De esta manera, se pueden hacer llamadas, videollamadas, escribir mensajes, jugar, etc. todo desde este reloj-smartphone. Esta no es ninguna idea nueva, recordemos que a finales de la década del 2000 aparecieron dispositivos como el LG GD910, el cual apostaba por combinar ambos productos. Combinarlo con un smartphone ofrece más posibilidades, al tener "al alcance de tu mano" todo el universo de aplicaciones disponibles.

¿Esto está realmente pasando?

A pesar de su éxito en Kickstarter, no deja de llamarme la atención este producto. Me atrevería a decir que los smartphones ocupan el primer puesto de la "pirámide tecnológica" y dudo mucho que los usuarios quieran sustituir su iPhone 5s o Nexus 5 por un producto como el Nectune Pine.

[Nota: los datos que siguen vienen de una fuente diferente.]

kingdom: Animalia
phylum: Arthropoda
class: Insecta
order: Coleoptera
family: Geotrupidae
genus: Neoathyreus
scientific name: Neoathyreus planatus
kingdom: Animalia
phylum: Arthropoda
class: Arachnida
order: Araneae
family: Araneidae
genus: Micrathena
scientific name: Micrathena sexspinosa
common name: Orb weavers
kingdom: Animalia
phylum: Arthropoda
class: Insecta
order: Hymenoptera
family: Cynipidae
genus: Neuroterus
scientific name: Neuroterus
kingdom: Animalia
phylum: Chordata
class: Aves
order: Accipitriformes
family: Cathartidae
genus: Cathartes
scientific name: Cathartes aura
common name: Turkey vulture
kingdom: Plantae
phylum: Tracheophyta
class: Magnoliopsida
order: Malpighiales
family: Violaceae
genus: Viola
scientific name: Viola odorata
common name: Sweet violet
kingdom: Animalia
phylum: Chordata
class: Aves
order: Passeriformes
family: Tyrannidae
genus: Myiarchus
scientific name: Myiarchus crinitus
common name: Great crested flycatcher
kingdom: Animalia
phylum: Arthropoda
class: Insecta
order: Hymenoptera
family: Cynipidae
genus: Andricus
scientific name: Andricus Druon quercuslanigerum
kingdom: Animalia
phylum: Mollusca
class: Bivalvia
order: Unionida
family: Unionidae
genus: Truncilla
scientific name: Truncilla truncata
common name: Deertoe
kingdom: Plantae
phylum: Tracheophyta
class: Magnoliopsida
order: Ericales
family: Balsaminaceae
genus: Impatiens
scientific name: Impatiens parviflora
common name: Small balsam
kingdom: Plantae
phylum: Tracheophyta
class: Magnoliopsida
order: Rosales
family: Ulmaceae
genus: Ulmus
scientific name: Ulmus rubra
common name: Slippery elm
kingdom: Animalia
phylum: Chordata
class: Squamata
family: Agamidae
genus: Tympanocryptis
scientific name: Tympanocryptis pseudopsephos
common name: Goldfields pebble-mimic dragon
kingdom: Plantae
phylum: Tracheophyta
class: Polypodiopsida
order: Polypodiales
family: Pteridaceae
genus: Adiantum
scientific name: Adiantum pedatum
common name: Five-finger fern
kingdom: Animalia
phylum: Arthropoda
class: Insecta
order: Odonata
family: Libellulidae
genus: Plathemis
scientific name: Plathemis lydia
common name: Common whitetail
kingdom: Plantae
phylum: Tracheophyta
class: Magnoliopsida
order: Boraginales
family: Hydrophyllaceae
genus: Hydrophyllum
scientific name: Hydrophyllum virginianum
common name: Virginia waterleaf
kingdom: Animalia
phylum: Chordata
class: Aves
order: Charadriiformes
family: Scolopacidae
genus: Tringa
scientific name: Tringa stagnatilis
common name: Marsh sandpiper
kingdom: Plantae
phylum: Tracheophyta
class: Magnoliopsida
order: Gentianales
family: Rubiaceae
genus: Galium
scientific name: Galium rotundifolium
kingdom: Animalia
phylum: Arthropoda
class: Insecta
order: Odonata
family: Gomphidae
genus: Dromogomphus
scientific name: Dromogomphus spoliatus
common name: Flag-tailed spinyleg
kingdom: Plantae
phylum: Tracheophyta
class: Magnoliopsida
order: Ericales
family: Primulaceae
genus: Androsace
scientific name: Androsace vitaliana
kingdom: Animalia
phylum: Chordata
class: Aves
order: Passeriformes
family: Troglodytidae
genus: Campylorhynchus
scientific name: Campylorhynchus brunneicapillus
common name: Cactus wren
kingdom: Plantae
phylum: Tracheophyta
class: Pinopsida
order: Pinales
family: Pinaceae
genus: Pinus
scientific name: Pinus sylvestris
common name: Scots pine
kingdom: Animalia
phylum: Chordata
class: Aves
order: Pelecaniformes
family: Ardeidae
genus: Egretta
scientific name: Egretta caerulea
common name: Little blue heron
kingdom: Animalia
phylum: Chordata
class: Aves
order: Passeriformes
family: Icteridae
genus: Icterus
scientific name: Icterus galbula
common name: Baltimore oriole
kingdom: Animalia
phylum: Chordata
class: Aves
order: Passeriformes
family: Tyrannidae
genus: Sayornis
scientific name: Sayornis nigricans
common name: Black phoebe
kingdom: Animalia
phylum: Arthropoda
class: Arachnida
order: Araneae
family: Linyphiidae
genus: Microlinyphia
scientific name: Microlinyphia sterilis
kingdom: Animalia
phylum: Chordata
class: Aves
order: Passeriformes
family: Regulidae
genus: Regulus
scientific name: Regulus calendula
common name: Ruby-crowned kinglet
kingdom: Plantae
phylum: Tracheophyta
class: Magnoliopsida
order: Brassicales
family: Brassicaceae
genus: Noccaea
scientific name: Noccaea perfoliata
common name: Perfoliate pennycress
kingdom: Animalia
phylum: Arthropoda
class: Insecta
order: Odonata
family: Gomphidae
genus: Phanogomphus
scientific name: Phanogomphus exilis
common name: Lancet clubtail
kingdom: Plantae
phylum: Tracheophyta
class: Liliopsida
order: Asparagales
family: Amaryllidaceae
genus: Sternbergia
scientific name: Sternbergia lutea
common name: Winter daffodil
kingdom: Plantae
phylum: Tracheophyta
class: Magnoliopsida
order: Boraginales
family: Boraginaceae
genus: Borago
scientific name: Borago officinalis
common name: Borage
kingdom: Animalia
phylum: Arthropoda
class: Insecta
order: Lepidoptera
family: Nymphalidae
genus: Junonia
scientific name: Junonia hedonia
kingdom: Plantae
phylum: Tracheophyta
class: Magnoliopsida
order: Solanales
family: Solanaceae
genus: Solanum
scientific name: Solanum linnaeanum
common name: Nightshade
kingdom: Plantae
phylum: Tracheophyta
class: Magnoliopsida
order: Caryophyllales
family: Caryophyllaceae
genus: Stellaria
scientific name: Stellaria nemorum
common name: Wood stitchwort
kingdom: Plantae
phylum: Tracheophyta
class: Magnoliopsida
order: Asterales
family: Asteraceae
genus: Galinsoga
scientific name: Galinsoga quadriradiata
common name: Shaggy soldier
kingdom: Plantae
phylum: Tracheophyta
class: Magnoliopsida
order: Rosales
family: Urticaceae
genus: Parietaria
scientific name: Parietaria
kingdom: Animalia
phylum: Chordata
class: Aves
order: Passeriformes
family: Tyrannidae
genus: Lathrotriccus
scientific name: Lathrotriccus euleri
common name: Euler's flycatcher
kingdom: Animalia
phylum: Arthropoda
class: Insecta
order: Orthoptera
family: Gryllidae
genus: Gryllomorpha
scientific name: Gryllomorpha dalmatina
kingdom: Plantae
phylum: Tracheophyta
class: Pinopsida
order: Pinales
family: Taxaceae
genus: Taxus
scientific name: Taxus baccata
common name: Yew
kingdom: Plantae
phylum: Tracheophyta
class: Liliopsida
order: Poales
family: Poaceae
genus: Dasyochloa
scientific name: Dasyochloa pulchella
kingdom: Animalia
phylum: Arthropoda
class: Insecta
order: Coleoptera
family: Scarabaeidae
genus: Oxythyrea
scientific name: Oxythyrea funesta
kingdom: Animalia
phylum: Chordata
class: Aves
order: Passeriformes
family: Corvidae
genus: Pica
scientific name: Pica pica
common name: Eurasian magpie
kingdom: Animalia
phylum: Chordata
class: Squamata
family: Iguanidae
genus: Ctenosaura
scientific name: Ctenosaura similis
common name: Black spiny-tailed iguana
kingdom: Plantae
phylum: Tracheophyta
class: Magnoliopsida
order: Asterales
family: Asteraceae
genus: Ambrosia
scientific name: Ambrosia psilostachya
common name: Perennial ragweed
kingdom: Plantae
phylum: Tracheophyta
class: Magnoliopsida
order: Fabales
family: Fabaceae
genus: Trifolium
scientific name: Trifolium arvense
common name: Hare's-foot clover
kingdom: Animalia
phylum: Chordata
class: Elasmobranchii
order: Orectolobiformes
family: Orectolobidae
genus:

Dudo que pueda sustituir a un iPhone 5s o un Nexus 5
Pasamos muchas horas "pegados" a nuestro smartphone. Dudo que sea muy cómodo o ergonómico estar todo el tiempo con el brazo levantado cada vez que queramos interactuar con este dispositivo (algo que se convertiría en verdadera gimnasia si lo queremos realizar cuando estemos acostados).

Eso no significa que los smartphones no puedan ser sustituidos, pero trasladarlos a la muñeca con un hardware "discutible" no me parece la experiencia más revolucionaria del mundo. De todos modos, viendo el auge de los wearables, no me extrañaría que en los próximos meses veamos más propuestas similares.